The Corner

Politics & Policy

Gary Johnson Is Wrong about the Morality of War

Maggie Haberman and Alexander Burns write in the New York Times:

Gary Johnson, the Libertarian Party presidential nominee, drew a parallel on Wednesday between the Syrian government’s targeting of noncombatants in that nation’s civil war and the accidental bombing of civilians by United States-backed forces.

Attacking Hillary Clinton over what he criticized as her overly interventionist instincts, Mr. Johnson pointed to the hundreds of thousands of Syrian civilians killed by forces loyal to President Bashar al-Assad, as well as civilian deaths caused by the American-backed coalition, and said Mrs. Clinton, the former secretary of state, bore at least partial responsibility.

But when pressed four times on whether he saw a moral equivalence between deaths caused by the United States, directly or indirectly, and mass killings of civilians by Mr. Assad and his allies, Mr. Johnson made clear that he did.

“Well no, of course not — we’re so much better than all that,” Mr. Johnson, a former New Mexico governor, said sarcastically. “We’re so much better when in Afghanistan, we bomb the hospital and 60 people are killed in the hospital.”

The just-war tradition of thought rightly rules out the moral permissibility of ever designing a military action with the intent of causing civilian deaths.

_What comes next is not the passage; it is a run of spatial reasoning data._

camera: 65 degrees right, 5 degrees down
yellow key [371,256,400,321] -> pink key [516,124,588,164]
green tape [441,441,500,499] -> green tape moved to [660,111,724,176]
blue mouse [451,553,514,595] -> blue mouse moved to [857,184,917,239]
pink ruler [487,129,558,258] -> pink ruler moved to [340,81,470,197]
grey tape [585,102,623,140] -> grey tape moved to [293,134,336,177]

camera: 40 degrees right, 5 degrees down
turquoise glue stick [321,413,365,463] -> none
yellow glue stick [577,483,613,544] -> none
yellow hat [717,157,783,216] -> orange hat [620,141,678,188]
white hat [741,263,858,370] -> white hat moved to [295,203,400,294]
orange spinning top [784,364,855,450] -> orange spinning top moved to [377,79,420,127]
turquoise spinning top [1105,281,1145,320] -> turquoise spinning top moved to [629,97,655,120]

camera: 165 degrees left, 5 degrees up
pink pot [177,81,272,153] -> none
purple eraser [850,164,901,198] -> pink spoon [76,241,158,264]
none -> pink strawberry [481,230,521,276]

Under specified circumstances, however, it allows for taking actions that, while not designed to cause civilian deaths, will nonetheless foreseeably cause them. Bombing a military base may cause surrounding civilians to die; starting a military campaign will lead to deadly accidents. Military decisionmakers are subject to moral critique for causing civilian deaths even unintentionally, based on whether the circumstances that can justify actions that cause such deaths really apply. Are they doing what they reasonably can to minimize the risks to civilians? Is the death toll so high that the action will do more harm than good? But such military actions are categorically different from the deliberate killing of civilians.

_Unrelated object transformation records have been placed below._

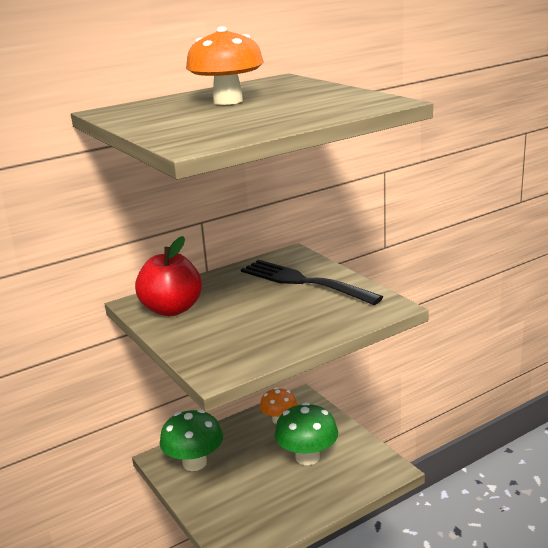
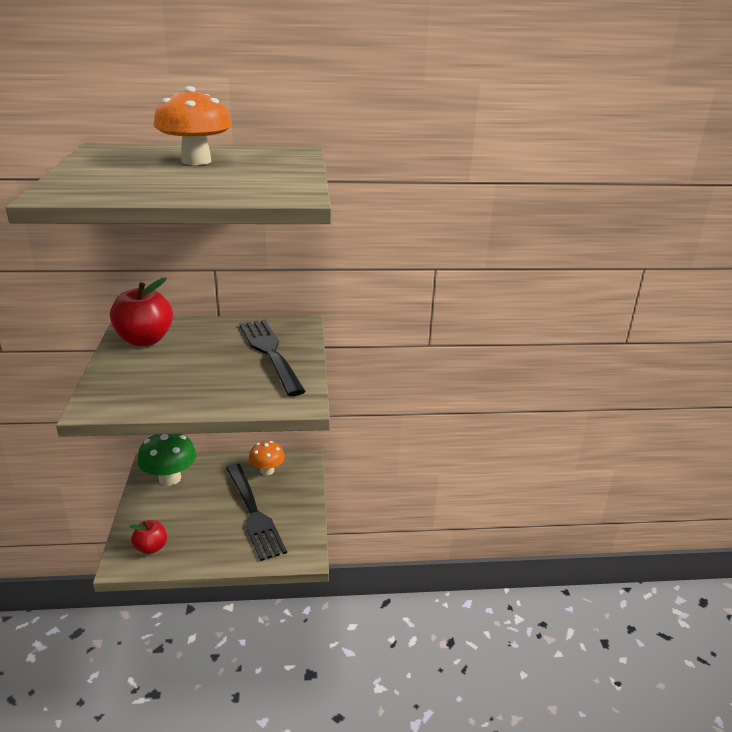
camera: 25 degrees right, 5 degrees up
green mushroom [274,402,338,465] -> black fork [226,464,287,561]
none -> red apple [130,520,167,554]

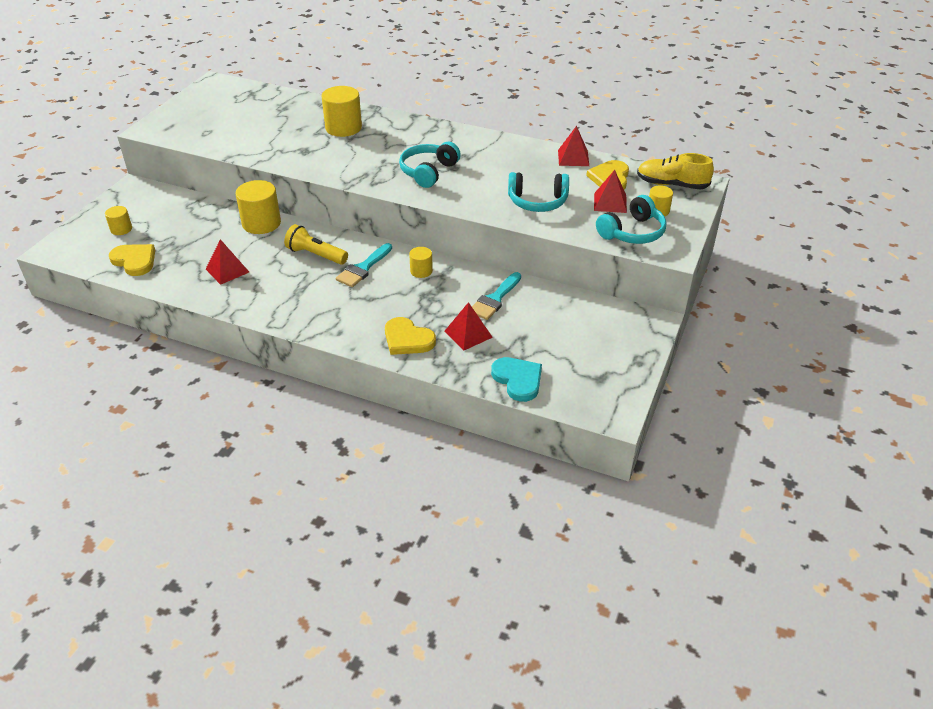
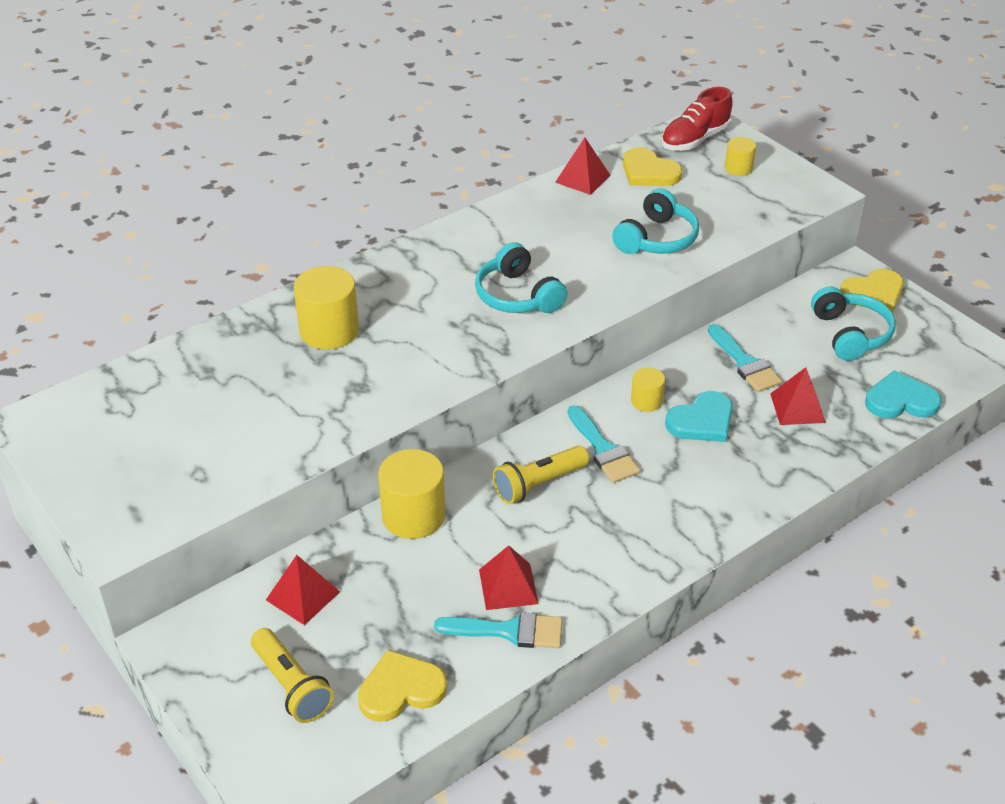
camera: 60 degrees left, 0 degrees up
yellow cylinder [105,206,132,235] -> yellow flashlight [251,628,334,723]
yellow heart [385,317,436,355] -> yellow heart moved to [840,269,904,312]
red pyramid [594,170,627,213] -> red pyramid moved to [266,555,340,625]
turquoise headphones [596,195,666,244] -> turquoise headphones moved to [811,287,896,361]
yellow shoe [637,153,714,189] -> red shoe [661,87,733,151]
none -> turquoise brush [434,612,563,648]
none -> turquoise heart [665,391,733,442]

Since Johnson views our actions and Assad’s as equivalent, either he believes that we are deliberately trying to kill patients in a hospital or he views intent as irrelevant. But if intent is irrelevant, then we can never make war justly. A war fought for the most compelling cause with the most scrupulous means will kill innocent people. If that’s just the same as murder, then we can’t fight any war, and Johnson has talked himself into pacifism.